Hablamos de mostrar todo lo que ocultamos tan a menudo: la piel que cuelga, las diminutas cicatrices, esas pequeñas regiones de la geografía corporal que nos avergüenzan. Toda esa ternura de la fragilidad del cuerpo humano, bien a la vista, evidente, sin nada que pueda disimular o atenuar el leve terror que produce tu propio cuerpo.

Y quizás eso sea el misterio, la belleza cristalina de cualquier desnudo, incluso los más inexpertos, los más sutiles, los más personales: liberarte de tu propia idea del yo, abrir un espacio amplio y complejo sobre la identidad, lo que comprendes sobre ella, y lo que creas a medida que avanzas cada vez más profundamente hacia esa región de tu mente donde eres solo la imagen de tus propios temores y esperanzas.

Porque de eso se trata un desnudo: de mostrar esa delicadeza, tan quebradiza y abierta a todo tipo de interpretación.

No es casual que el desnudo represente estados del espíritu por completo extremos: tanto como la belleza extrema, la pureza, la ternura, la fuerza; como el pecado, la ignominia, la tentación. No hay método de tortura más humillante que someter a la víctima a la desnudez forzada. No hay mayor sensación de libertad -de nuevo la palabra libertad- que arrojarte al mar desnudo, con los brazos abiertos. No hay mayor temor que desnudarte frente a un médico. No hay mayor intimidad que esa primera vez que te quitas la ropa frente a tu pareja. No hay mayor dolor que mirarte en el espejo y que no te guste lo que ves.

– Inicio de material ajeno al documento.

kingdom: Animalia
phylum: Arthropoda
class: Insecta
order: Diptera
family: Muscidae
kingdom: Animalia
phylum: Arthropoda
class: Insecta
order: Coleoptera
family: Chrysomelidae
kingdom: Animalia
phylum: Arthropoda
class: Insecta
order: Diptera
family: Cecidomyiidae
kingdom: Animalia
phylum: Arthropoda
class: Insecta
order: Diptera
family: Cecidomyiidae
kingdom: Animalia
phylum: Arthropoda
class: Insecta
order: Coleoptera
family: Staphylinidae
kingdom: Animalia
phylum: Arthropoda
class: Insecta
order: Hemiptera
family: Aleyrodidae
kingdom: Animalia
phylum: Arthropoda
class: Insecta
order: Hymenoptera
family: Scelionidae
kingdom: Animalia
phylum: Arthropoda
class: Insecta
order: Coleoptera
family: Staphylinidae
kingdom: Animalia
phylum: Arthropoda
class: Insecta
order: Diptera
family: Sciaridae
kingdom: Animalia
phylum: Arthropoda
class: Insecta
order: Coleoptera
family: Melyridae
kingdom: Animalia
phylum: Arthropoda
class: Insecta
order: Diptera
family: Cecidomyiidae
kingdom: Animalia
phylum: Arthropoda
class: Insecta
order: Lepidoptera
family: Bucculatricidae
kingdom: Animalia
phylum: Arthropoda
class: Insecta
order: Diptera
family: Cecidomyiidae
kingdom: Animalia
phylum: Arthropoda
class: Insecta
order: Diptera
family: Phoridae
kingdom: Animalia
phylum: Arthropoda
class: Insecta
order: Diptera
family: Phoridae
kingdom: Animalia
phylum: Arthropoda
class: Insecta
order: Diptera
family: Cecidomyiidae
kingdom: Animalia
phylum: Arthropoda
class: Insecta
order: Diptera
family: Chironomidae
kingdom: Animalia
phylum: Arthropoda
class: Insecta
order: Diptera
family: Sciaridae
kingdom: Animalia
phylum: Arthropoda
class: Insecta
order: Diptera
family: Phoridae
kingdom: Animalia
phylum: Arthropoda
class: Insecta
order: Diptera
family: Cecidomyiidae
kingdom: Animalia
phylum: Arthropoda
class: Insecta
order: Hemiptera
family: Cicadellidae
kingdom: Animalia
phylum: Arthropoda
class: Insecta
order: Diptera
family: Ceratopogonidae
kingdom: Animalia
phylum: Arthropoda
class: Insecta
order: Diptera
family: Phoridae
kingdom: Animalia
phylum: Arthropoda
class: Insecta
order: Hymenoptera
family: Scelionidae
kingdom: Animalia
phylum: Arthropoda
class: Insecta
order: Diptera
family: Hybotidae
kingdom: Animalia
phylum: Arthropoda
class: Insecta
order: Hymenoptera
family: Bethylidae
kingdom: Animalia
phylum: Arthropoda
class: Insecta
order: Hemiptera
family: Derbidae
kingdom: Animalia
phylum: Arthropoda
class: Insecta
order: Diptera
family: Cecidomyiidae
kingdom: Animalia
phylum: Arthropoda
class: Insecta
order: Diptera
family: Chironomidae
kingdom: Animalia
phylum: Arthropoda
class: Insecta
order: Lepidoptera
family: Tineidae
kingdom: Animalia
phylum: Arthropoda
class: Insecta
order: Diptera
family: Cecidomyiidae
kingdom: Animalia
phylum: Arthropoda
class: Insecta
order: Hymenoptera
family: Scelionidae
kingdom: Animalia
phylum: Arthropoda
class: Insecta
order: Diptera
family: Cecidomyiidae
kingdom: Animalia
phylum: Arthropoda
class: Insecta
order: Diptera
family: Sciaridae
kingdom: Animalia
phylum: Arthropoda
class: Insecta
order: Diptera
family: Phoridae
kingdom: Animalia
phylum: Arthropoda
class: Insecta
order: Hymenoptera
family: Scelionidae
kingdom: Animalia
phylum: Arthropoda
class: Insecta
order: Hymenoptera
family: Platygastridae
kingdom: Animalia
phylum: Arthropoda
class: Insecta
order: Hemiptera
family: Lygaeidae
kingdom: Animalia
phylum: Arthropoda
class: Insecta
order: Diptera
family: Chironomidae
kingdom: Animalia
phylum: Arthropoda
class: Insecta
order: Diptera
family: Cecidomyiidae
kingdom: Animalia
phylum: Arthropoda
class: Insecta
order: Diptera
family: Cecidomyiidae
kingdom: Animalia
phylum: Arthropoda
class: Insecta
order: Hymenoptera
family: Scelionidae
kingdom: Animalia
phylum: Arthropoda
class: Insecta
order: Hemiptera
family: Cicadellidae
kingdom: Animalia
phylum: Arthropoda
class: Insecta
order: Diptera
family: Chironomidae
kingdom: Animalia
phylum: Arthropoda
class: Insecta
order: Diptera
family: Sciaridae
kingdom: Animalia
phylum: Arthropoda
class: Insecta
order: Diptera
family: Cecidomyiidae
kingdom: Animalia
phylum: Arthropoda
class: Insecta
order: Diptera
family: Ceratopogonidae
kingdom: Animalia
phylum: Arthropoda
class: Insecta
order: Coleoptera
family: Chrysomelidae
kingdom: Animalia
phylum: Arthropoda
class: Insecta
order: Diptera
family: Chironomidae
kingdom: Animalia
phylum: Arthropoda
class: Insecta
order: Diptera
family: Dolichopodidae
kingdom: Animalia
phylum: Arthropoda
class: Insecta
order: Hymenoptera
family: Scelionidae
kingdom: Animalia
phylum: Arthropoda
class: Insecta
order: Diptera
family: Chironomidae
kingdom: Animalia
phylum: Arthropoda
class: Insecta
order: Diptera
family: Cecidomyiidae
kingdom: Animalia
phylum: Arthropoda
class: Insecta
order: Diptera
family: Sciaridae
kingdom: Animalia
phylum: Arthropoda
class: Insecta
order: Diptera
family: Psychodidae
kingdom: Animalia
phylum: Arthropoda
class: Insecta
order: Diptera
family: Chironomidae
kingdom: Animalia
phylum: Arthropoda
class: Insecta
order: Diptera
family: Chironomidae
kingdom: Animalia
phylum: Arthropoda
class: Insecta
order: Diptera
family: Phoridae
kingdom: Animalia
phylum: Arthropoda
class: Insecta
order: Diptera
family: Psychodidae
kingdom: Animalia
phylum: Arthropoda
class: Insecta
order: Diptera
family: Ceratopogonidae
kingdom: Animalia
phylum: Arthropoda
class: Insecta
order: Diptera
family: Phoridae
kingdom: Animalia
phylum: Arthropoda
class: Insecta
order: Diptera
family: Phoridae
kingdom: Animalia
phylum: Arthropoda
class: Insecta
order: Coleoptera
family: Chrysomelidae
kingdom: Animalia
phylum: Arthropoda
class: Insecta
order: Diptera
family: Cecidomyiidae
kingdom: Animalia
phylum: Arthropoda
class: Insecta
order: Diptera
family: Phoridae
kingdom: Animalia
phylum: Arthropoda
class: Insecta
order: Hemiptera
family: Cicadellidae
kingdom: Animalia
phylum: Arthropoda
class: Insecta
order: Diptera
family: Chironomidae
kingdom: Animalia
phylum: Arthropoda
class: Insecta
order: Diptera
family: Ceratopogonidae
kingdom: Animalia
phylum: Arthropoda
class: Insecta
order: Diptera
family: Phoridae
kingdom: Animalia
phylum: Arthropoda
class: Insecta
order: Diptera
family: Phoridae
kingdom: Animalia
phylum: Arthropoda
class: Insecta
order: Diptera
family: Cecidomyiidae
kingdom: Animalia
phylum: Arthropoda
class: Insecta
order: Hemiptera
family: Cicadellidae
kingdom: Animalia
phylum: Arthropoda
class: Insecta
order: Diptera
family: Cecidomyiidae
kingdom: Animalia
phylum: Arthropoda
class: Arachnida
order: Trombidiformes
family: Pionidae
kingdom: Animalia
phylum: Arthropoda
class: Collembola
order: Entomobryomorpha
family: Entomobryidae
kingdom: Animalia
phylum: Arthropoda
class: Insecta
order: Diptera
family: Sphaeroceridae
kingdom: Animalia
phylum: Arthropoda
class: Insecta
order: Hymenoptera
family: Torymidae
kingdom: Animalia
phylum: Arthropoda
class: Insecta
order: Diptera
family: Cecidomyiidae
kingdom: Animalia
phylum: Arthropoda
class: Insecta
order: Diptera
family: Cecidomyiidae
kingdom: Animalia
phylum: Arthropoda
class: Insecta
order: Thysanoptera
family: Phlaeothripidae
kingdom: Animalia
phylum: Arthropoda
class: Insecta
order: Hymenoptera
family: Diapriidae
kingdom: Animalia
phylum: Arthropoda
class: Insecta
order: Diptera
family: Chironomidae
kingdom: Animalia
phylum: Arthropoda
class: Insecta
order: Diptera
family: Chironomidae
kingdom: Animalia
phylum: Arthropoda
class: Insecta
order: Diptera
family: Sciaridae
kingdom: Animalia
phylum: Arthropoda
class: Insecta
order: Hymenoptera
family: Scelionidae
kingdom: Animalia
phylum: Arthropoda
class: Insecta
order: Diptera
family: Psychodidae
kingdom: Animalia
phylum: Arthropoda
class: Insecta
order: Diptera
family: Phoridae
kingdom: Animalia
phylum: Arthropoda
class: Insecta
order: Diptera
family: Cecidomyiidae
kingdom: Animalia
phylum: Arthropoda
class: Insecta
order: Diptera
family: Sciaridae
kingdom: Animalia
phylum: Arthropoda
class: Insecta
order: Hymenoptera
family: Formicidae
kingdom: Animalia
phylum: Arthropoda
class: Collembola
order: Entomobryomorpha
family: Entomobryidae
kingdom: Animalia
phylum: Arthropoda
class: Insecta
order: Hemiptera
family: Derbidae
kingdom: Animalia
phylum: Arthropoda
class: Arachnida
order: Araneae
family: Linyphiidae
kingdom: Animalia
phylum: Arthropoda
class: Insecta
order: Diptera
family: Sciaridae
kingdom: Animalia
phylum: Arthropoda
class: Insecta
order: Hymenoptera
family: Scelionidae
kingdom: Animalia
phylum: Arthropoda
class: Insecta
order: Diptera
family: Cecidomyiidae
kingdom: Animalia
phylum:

Al final del camino, la desnudez representa el sufrimiento más profundo, la belleza más excelsa, el pensamiento más inquietante, el deseo más furtivo, la alegría más plena. Porque el cuerpo, como ágora de tu memoria y templo de tus pasiones y de tu historia personal, es la mayor muestra de tus ideas y pensamientos.